If you are exhausting all of your sick leave, using your annual leave, dipping into your TSP in order to “hope” that you will recover from your continuing medical condition, then come to a point where you need to file for Federal Disability Retirement under FERS or CSRS, then come to realize that you must survive for 6 – 8 months, or even longer, and pay an attorney, pay for medical reports, and _______ (here, you may fill in the space yourself), then you may need to re-think the entirety of the process, the time it takes, etc.  Most people know, very early on, whether or not he or she has a medical condition which will last for a minimum of 12 months.  The time to start planning for the future is now.  As a famous football coach once quipped, “The future is now.”

Sincerely,

Robert R. McGill, Esquire

OPM Disability Retirement: Termination (Part 2)

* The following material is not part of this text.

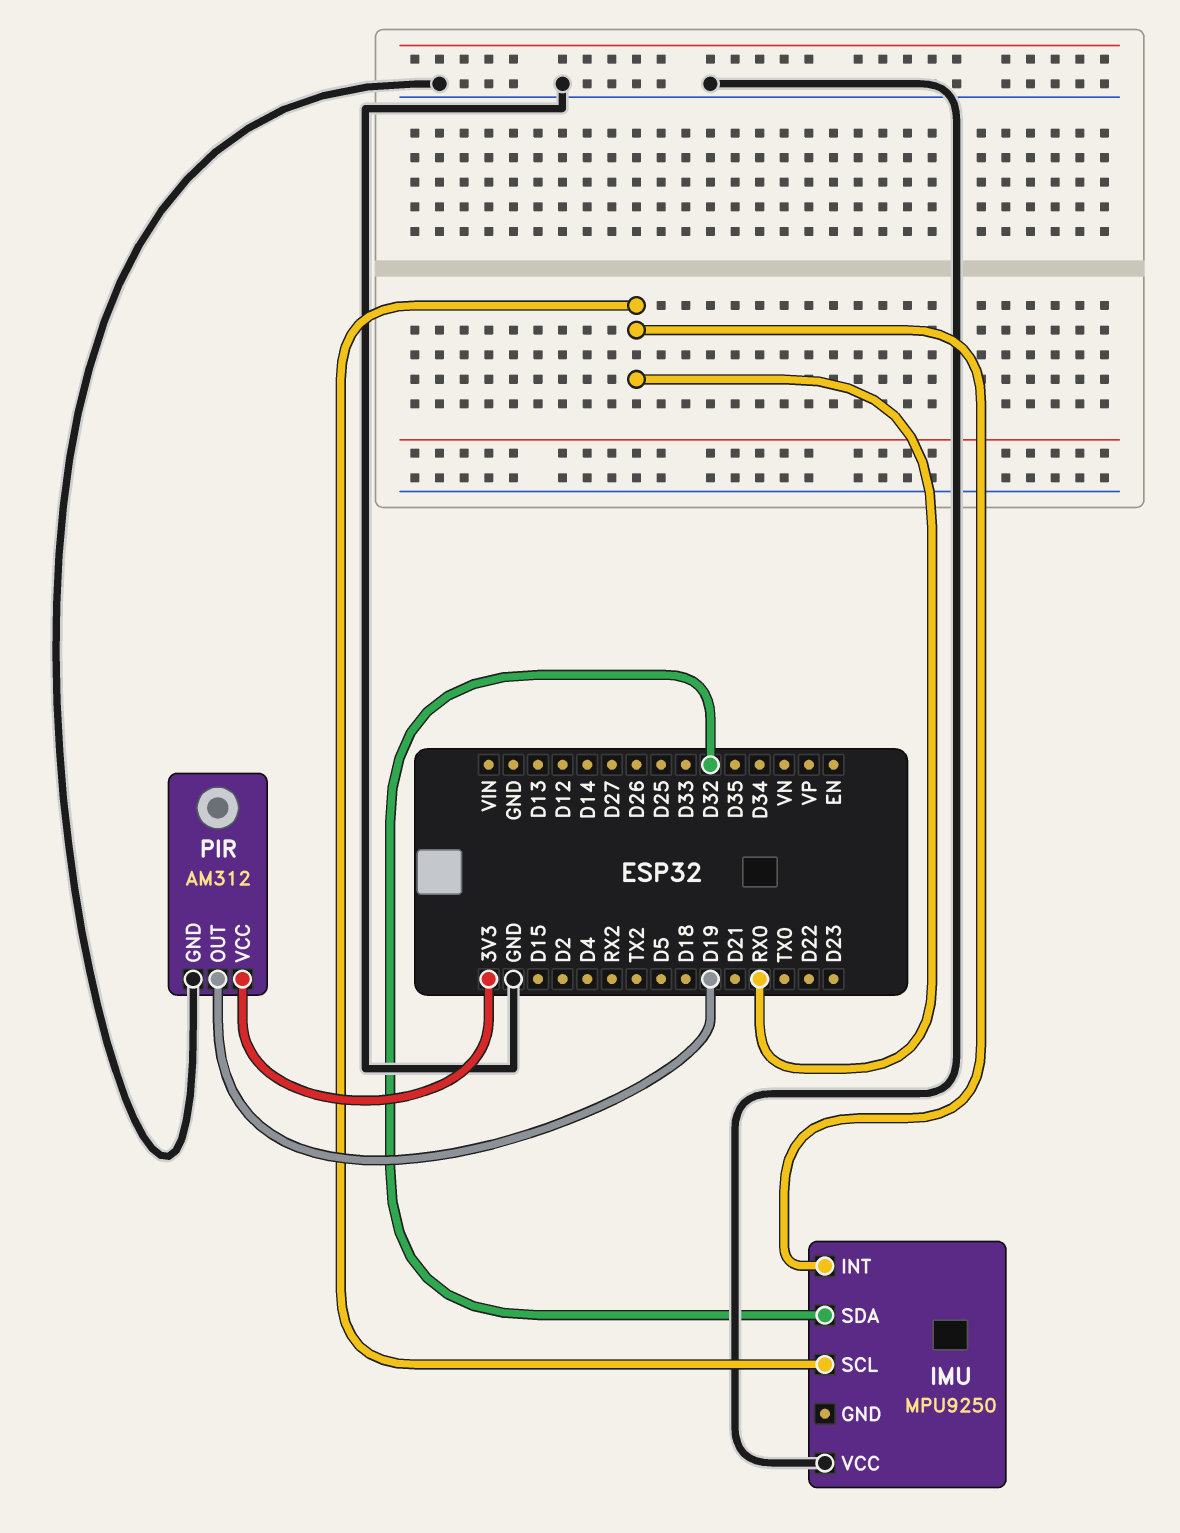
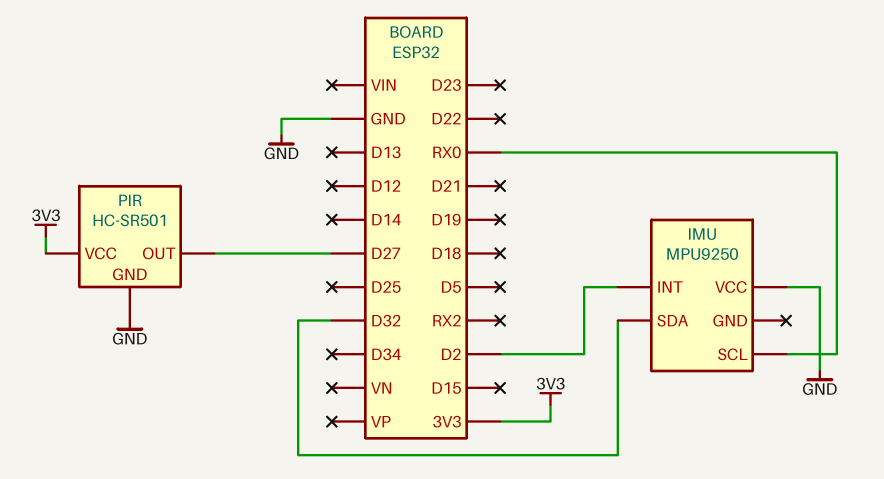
IMU pin INT: RX0 -> D2
PIR: AM312 -> HC-SR501
PIR pin OUT: D19 -> D27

There are times when an Agency will proceed and terminate a Federal or Postal employee based upon adverse grounds — of “Failing to follow proper leave procedures”, for being AWOL, for Failure to do X, Y or Z.  Such adverse actions may be the “surface” reason for the actual, underlying reason — that of one’s medical inability to perform one or more of the essential elements of one’s job.  Once a proposed termination becomes an actual termination, then the course of action to take, of course, is to file an appeal with the Merit Systems Protection Board.  An Administrative Judge can often be of great assistance in defining and narrowing the issues, and in gently persuading and convincing the Agency to consider changing and amending the “surface” reason to the true, underlying reason of medical inability to perform the job.  The goal here, of course, is to do everything to help in “weighting” a disability retirement application in your favor, and while obtaining the Bruner Presumption in a case is not critical, in many cases, it can be helpful.  And the way to get the Administrative Judge on your side, so that the AJ will then try and persuade the Agency to consider amending a removal, is to obtain well-documented, well-written medical narrative reports from the doctors.  As is almost always the case, the underlying basis for any disability retirement application begins and ends with a well-written medical report.